00:42:17 Tibo: And maybe, maybe it's gonna come in 2025. Like, I've seen those demos about, like, Counter Strike and Minecraft being run by a neural net and not a game engine. And I found it super impressive. Like, it's how does it burn my mind? Because thinking that from just a prompt, you could create an entire game without all the game engine that would support it. It's it's such a huge change in and the thing is people playing video games, they already have GPUs. So
00:42:58 Greg: Uh-huh.
00:42:58 Tibo: It could be very easy to, like, to to them. If if it works, you can just get the games on quite powerful PCs from gamers and they could just run it without many things that makes game complicated. Totally. So again, we could see an entire industry being disrupted. Tons of people becoming, like, quite useless. And huge companies like a Red Engine or Unity 3 d be being completely useless.

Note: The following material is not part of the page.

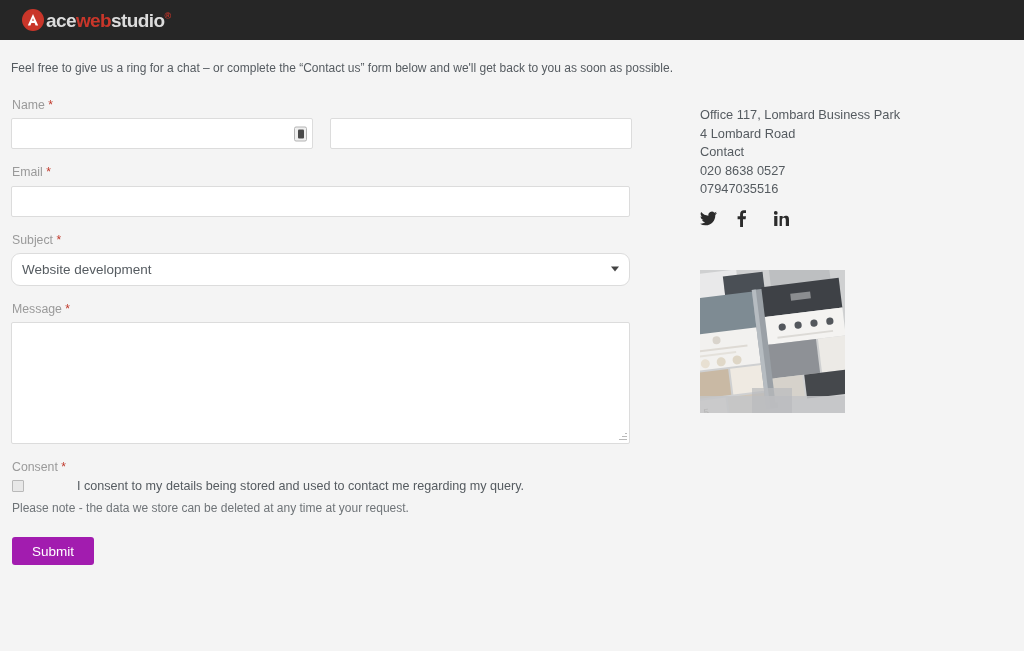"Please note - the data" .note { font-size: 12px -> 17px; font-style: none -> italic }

00:43:29 Greg: Yeah. You know, I love in life when you have kind of, like, a frame breaker moment where you think one way, but then you hear something that's, like, completely different and completely Yeah. Shift your frame. And when I thought of games, I thought of, sure, you're gonna walk into a virtual and the the bartender is gonna have, like, a chatbot behind it and you're gonna have, like, an engaging conversation. Just some like, a chatbot basically in a game. But then when I saw those Minecraft demos, I thought, holy cow. I haven't even thought about this before hand.
00:43:55 Tibo: Exactly. Exactly.
00:43:57 Greg: Just the neural net generating the game. So it's like whole it's like this is different. Wait a minute. There's something interesting going on here.

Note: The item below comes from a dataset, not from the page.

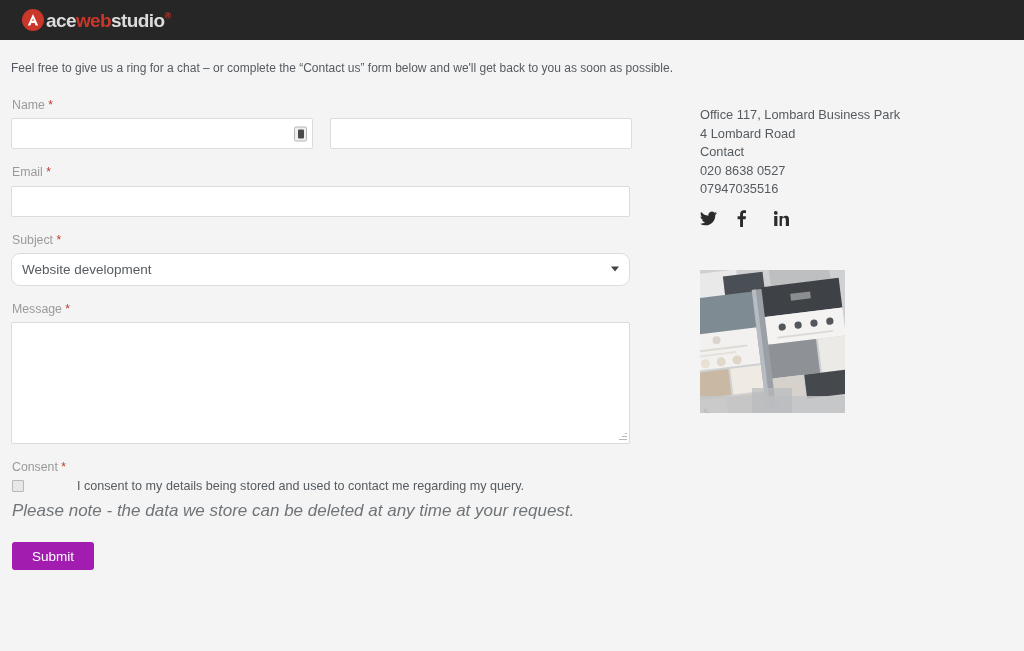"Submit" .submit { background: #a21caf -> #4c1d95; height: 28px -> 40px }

00:44:04 Tibo: Yeah. We are so we're so like, we were thinking about how text based add ins would disrupt video games and it's really not happening that way.
00:44:14 Greg: Yeah. Yeah. Yeah. Yeah. It's always fun in life when that happens. Well, I tell you what, I wanna end on that one. Tibo, thank you very much for the conversation today.
00:44:21 Tibo: Thank you, Greg. It was awesome.